Thoughts don't have to be Threats

Do you ever find yourself in bed after snoozing your alarm a few too many times and your first thought is something along the lines of, “Stacy probably got up earlier than me...” ?

Maybe you think about the people who are doing sit-ups right now, and you’re not.

Or you start thinking about your first conference call and you imagine the other participants are thinking about you in a judgmental way. Because they must know you haven’t finished that thing you were supposed to finish. So you worry about whether or not they think you are a productive person overall based on how you think they are thinking about your cumulative worth right now... their house. In their bed.

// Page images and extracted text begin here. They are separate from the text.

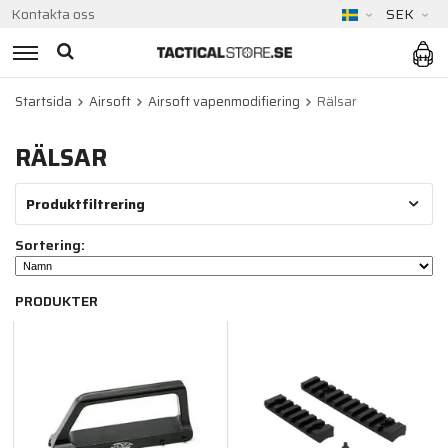
Kontakta oss
SEK
Startsida
Airsoft
Airsoft vapenmodifiering
Rälsar
RÄLSAR
Produktfiltrering
Sortering:
PRODUKTER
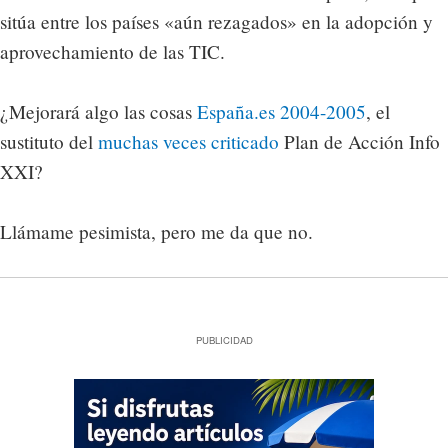
sitúa entre los países «aún rezagados» en la adopción y
aprovechamiento de las TIC.
¿Mejorará algo las cosas
España.es 2004-2005
, el
sustituto del
muchas
veces
criticado
Plan de Acción Info
XXI?
Llámame pesimista, pero me da que no.
PUBLICIDAD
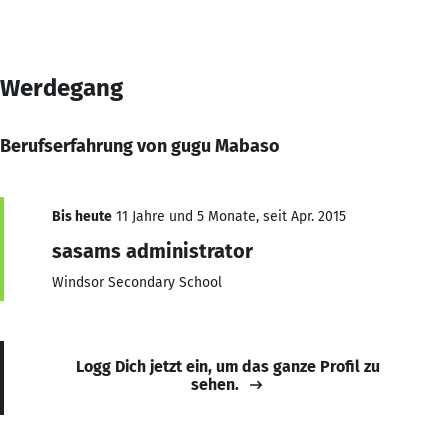
Werdegang
Berufserfahrung von gugu Mabaso
Bis heute
11 Jahre und 5 Monate, seit Apr. 2015
sasams administrator
Windsor Secondary School
Logg Dich jetzt ein, um das ganze Profil zu
sehen.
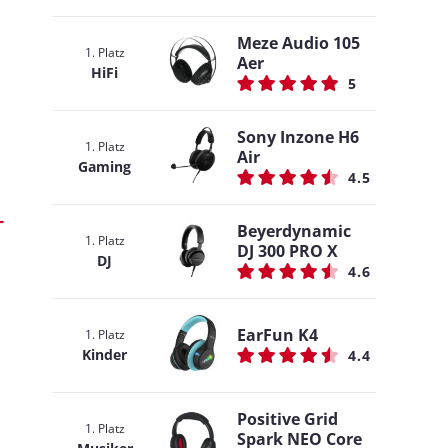
Meze Audio 105
1. Platz
Aer
HiFi
5
Sony Inzone H6
1. Platz
Air
Gaming
4.5
Beyerdynamic
1. Platz
DJ 300 PRO X
DJ
4.6
EarFun K4
1. Platz
Kinder
4.4
Positive Grid
1. Platz
Spark NEO Core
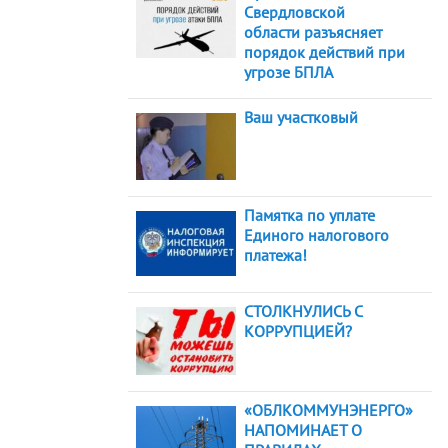
Свердловской
области разъясняет
порядок действий при
угрозе БПЛА
Ваш участковый
Памятка по уплате
Единого налогового
платежа!
СТОЛКНУЛИСЬ С
КОРРУПЦИЕЙ?
«ОБЛКОММУНЭНЕРГО»
НАПОМИНАЕТ О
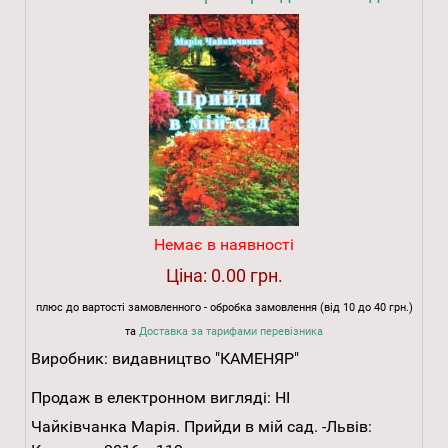
Немає в наявності
Ціна:
0.00 грн.
плюс до вартості замовленного - обробка замовлення (від 10 до 40 грн.)
та
Доставка за тарифами перевізника
Виробник:
видавництво "КАМЕНЯР"
Продаж в електронном вигляді:
НІ
Чайківчанка Марія. Прийди в мій сад. -Львів:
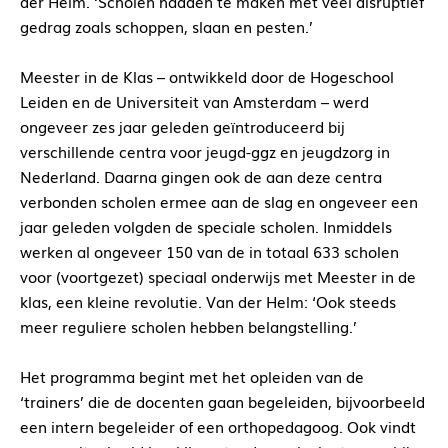
der Helm. ‘Scholen hadden te maken met veel disruptief
gedrag zoals schoppen, slaan en pesten.’
Meester in de Klas – ontwikkeld door de Hogeschool
Leiden en de Universiteit van Amsterdam – werd
ongeveer zes jaar geleden geïntroduceerd bij
verschillende centra voor jeugd-ggz en jeugdzorg in
Nederland. Daarna gingen ook de aan deze centra
verbonden scholen ermee aan de slag en ongeveer een
jaar geleden volgden de speciale scholen. Inmiddels
werken al ongeveer 150 van de in totaal 633 scholen
voor (voortgezet) speciaal onderwijs met Meester in de
klas, een kleine revolutie. Van der Helm: ‘Ook steeds
meer reguliere scholen hebben belangstelling.’
Het programma begint met het opleiden van de
‘trainers’ die de docenten gaan begeleiden, bijvoorbeeld
een intern begeleider of een orthopedagoog. Ook vindt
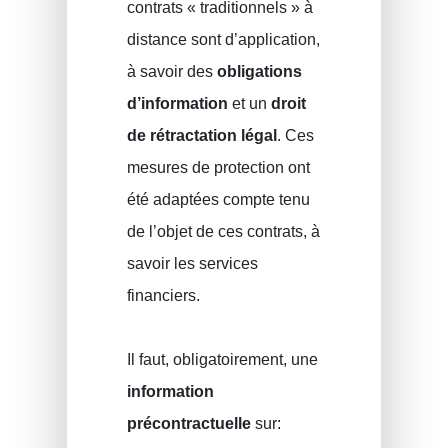
contrats « traditionnels » à
distance sont d’application,
à savoir des
obligations
d’information
et un
droit
de rétractation légal
. Ces
mesures de protection ont
été adaptées compte tenu
de l’objet de ces contrats, à
savoir les services
financiers.
Il faut, obligatoirement, une
information
précontractuelle
sur:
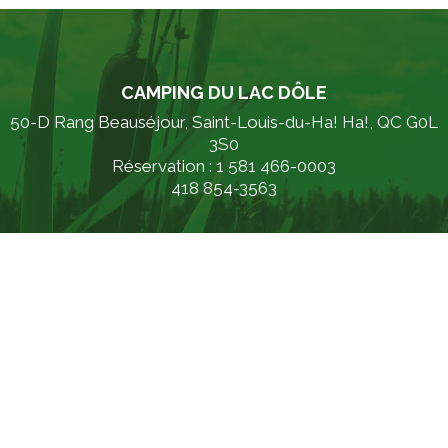
CAMPING DU LAC DÔLE
50-D Rang Beauséjour, Saint-Louis-du-Ha! Ha!, QC G0L
3S0
Réservation : 1 581 466-0003
418 854-3563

Maybe while you’re still in bed you do a little sunrise scroll. You decide you’ll spread a little judgement of your own this morning while you look at people who are obviously trying too hard on Instagram. But this backfires, right? It always does. Because your vacations suck and you don't eat at enough cool restaurants. You see all the cool things other people are doing and you imagine maybe they are wondering what you are doing. Well, what the heck are you doing? Being in bed like this. With those clothes on the floor, with that amount of credit card debt, and you didn’t call your grandmother on her birthday, and that weird sweater you were thinking about wearing. And you don’t know any useful facts about the immigration crisis? Who. Are. You. Anymore.?

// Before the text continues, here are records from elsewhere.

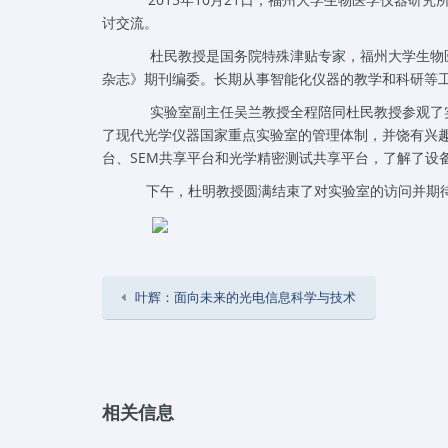
讨交流。
杜民教授是国务院特殊津贴专家，福州大学生物医
杂志》期刊编委。长期从事智能化仪器的教学和科研等
实验室副主任吴兰教授全程陪同杜民教授参观了实
了现代光学仪器国家重点实验室的管理体制，并饶有兴趣
台、SEM共享平台和光学精密测试共享平台，了解了设
下午，杜明教授圆满结束了对实验室的访问并期
叶辉：面向未来的光电信息科学与技术
相关信息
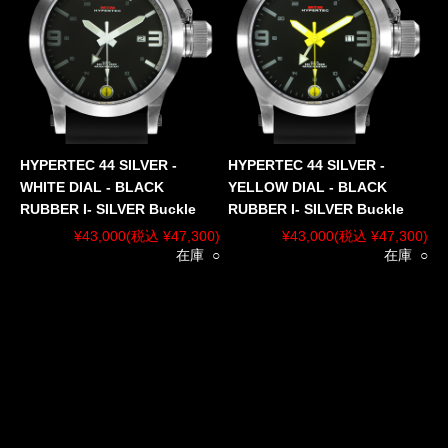
HYPERTEC 44 SILVER -
HYPERTEC 44 SILVER -
WHITE DIAL - BLACK
YELLOW DIAL - BLACK
RUBBER I- SILVER Buckle
RUBBER I- SILVER Buckle
¥43,000
(税込 ¥47,300)
¥43,000
(税込 ¥47,300)
在庫 ○
在庫 ○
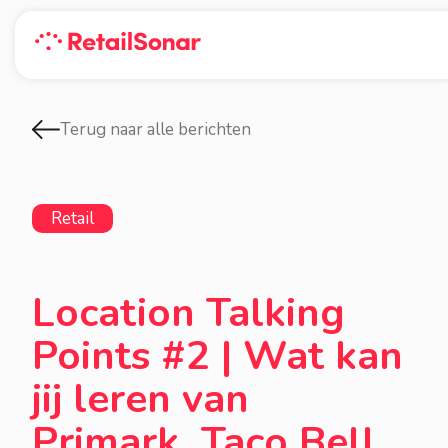
Terug naar alle berichten
Retail
Location Talking
Points #2 | Wat kan
jij leren van
Primark, Taco Bell,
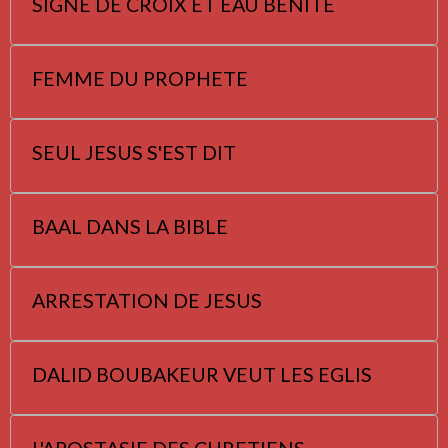
SIGNE DE CROIX ET EAU BENITE
FEMME DU PROPHETE
SEUL JESUS S'EST DIT
BAAL DANS LA BIBLE
ARRESTATION DE JESUS
DALID BOUBAKEUR VEUT LES EGLIS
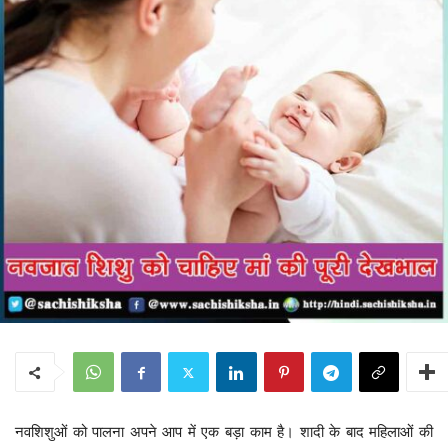
नवशिशुओं को पालना अपने आप में एक बड़ा काम है। शादी के बाद महिलाओं की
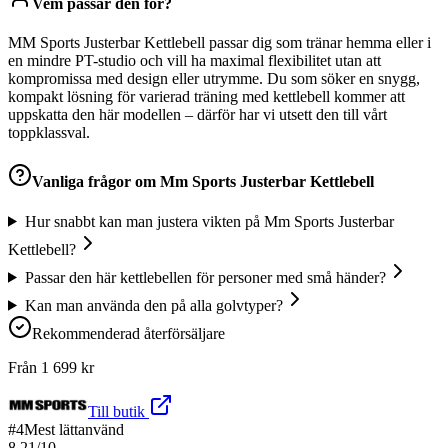
Vem passar den för?
MM Sports Justerbar Kettlebell passar dig som tränar hemma eller i
en mindre PT-studio och vill ha maximal flexibilitet utan att
kompromissa med design eller utrymme. Du som söker en snygg,
kompakt lösning för varierad träning med kettlebell kommer att
uppskatta den här modellen – därför har vi utsett den till vårt
toppklassval.
Vanliga frågor om
Mm Sports Justerbar Kettlebell
Hur snabbt kan man justera vikten på Mm Sports Justerbar
Kettlebell?
Passar den här kettlebellen för personer med små händer?
Kan man använda den på alla golvtyper?
Rekommenderad återförsäljare
Från
1 699
kr
Till butik
#
4
Mest lättanvänd
8.21
/10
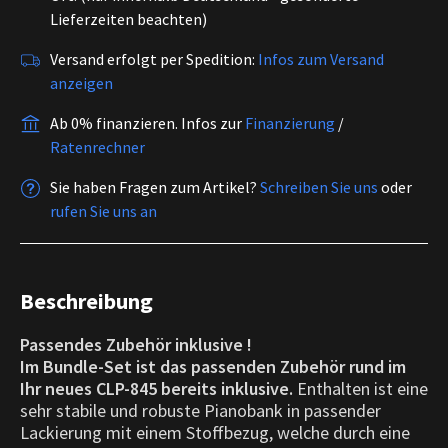
Lieferzeiten beachten)
Versand erfolgt per Spedition:
Infos zum Versand
anzeigen
Ab 0% finanzieren.
Infos zur
Finanzierung
/
Ratenrechner
Sie haben Fragen zum Artikel?
Schreiben Sie uns
oder
rufen Sie uns an
Beschreibung
Passendes Zubehör inklusive !
Im Bundle-Set ist das passenden Zubehör rund im
Ihr neues CLP-845 bereits inklusive.
Enthalten ist eine
sehr stabile und robuste Pianobank in passender
Lackierung mit einem Stoffbezug, welche durch eine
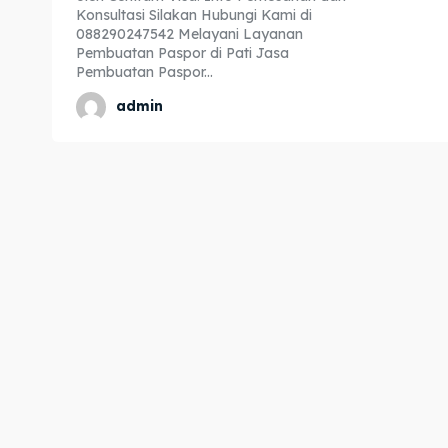
Konsultasi Silakan Hubungi Kami di
Expl
Expl
088290247542 Melayani Layanan
Pembuatan Paspor di Pati Jasa
& Make 
& Make 
Pembuatan Paspor...
admin
Home
Home
Visa
Visa
Paspo
Paspo
Kitas
Kitas
Imta
Imta
Legalis
Legalis
Aposti
Aposti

Maybe you make it into the shower where you use all that extra room to start practicing the conversations you’re going to have with people you imagine are judging you. So you practice the comebacks you’re going to use and you imagine whatever people are imagining about you now will be different because you imagined how you’d tell them they are wrong for imagining the things you've imagined they’re imagining about you.

It's you against the world and now you've got a head start.

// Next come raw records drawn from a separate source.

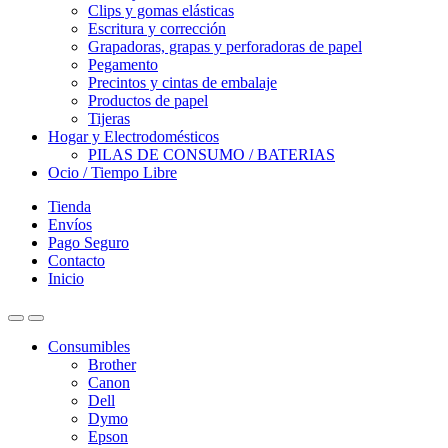
Clips y gomas elásticas
Escritura y corrección
Grapadoras, grapas y perforadoras de papel
Pegamento
Precintos y cintas de embalaje
Productos de papel
Tijeras
Hogar y Electrodomésticos
PILAS DE CONSUMO / BATERIAS
Ocio / Tiempo Libre
Tienda
Envíos
Pago Seguro
Contacto
Inicio
Consumibles
Brother
Canon
Dell
Dymo
Epson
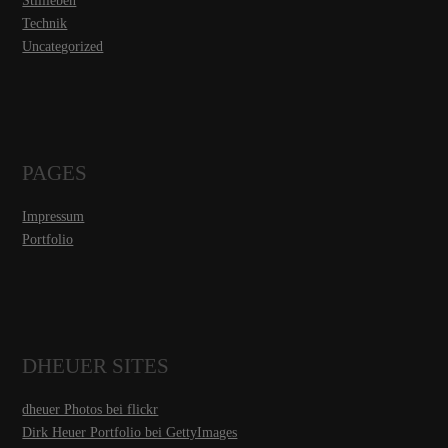
Stillleben
Technik
Uncategorized
PAGES
Impressum
Portfolio
DHEUER SITES
dheuer Photos bei flickr
Dirk Heuer Portfolio bei GettyImages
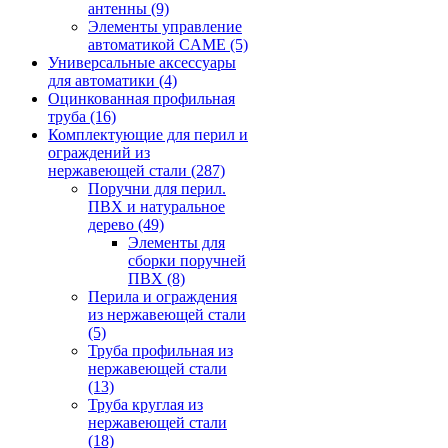
антенны
(9)
Элементы управление
автоматикой CAME
(5)
Универсальные аксессуары
для автоматики
(4)
Оцинкованная профильная
труба
(16)
Комплектующие для перил и
ограждений из
нержавеющей стали
(287)
Поручни для перил.
ПВХ и натуральное
дерево
(49)
Элементы для
сборки поручней
ПВХ
(8)
Перила и ограждения
из нержавеющей стали
(5)
Труба профильная из
нержавеющей стали
(13)
Труба круглая из
нержавеющей стали
(18)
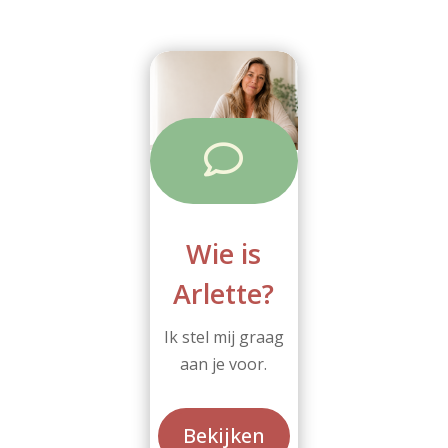

Wie is
Arlette?
Ik stel mij graag
aan je voor.
Bekijken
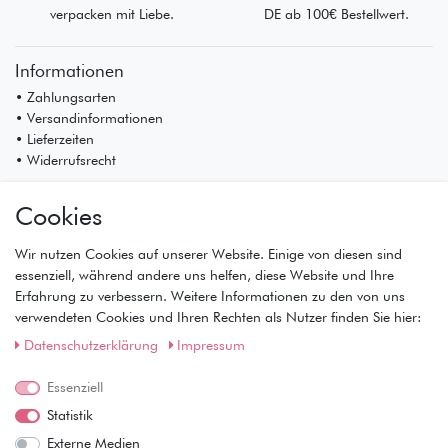
verpacken mit Liebe.
DE ab 100€ Bestellwert.
Informationen
• Zahlungsarten
• Versandinformationen
• Lieferzeiten
• Widerrufsrecht
Mein Konto
Cookies
• Registrierung
• Anmeldung
Wir nutzen Cookies auf unserer Website. Einige von diesen sind
• Warenkorb
essenziell, während andere uns helfen, diese Website und Ihre
• Kasse
Erfahrung zu verbessern. Weitere Informationen zu den von uns
• Wunschliste
verwendeten Cookies und Ihren Rechten als Nutzer finden Sie hier:
Service
Daten­schutz­erklärung
Impressum
• Kontakt
• Datenschutz
Essenziell
• AGB
Statistik
• Impressum
Externe Medien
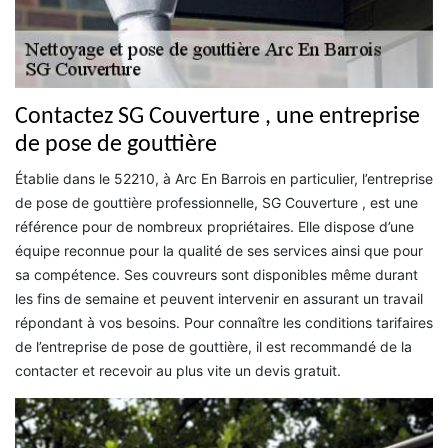
Contactez SG Couverture , une entreprise
de pose de gouttière
Établie dans le 52210, à Arc En Barrois en particulier, l’entreprise
de pose de gouttière professionnelle, SG Couverture , est une
référence pour de nombreux propriétaires. Elle dispose d’une
équipe reconnue pour la qualité de ses services ainsi que pour
sa compétence. Ses couvreurs sont disponibles même durant
les fins de semaine et peuvent intervenir en assurant un travail
répondant à vos besoins. Pour connaître les conditions tarifaires
de l’entreprise de pose de gouttière, il est recommandé de la
contacter et recevoir au plus vite un devis gratuit.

You finally make it to work or the coffee shop or the client or the co-working space and all that bravery you built up dissipates when you wave at Francine as you walk in the building but she doesn't see you. But maybe-probably-definitely someone else saw you waving at Francine when she didn’t see you waving, and never waved back. And now they think you blew it. It's only 8:00am and you already blew it.

Then you try to make a joke in your first meeting to mask your nervousness and it doesn't go over so well - so probably everyone is talking about you in a private Slack channel. And you left your lunch too long in the microwave so now people are positive you’re not responsible and your home life is a mess and your pets always die. And when you share something from your heart in an afternoon meeting everyone probably thinks that’s just so … YOU... to be emotional about important things like work. The company needs tactics and strategies! Not empathy! Not human connection!

You're such an emotional hot tub. Everyone thinks so.

And after you leave the office everyone stays after work because they got a calendar invite you didn't for a meeting you're not invited to. They are going to assemble in the main board room with wooden walls and dusty furniture and pictures of old people with the same last name in gold frames and smoke cigars like they're in a 1930's movie about titans of industry and talk about whether or not you lived up to your potential today. Because obviously you didn’t and everyone is so interested in thinking about you!

And they will go home and talk to their families about you, and tell their children never to grow up to be you, and go to bed being grateful they have talents and skills and a life that’s nothing like yours at all.

If you made it this far you're either my mom or sometimes you have thoughts like this too.

My good friend Jay calls these thoughts head trash. Because that’s what they are.

For some reason our brains think it's still important to view the entire world as one big survival challenge because our brains were designed to keep us alive. Our brains were not created to help us achieve a state of internal peace and freedom.

Like many areas of our lives, we can leave the settings on default and we'll make it from the beginning of each day to the end. Most likely we'll have a few friends and a savings account and have some meaningful experiences.

But woven into all of those experiences will be an incessant conversation with ourselves about whether we're doing our lives right or persistent thoughts about how to please our coworkers or endless strategizing how to do something notable so we can gain more acceptance.

Or we could wake up and be conscious of our thoughts and choose to be more intentional about which stories we give life.

It happens slowly, but over time we can take more ownership over the perceived threats we worry about throughout our days through practices like journaling, meditation or prayer, a quick stretch or walk, or having breakfast with friends who are also trying to grow.

One simple phrase I've used the past few years which has led to different levels of freedom and peace is: "They're not out to get you. The universe is not conspiring against Reagan today."

When we can realize no one is thinking about us and remember our lives are not about us, then we're free to go do something brave and generous with all that energy we spent trying to survive. And when we can do this, we might just be able to help others recognize their thoughts don't have to be threats and they're doing a little better than they think they are.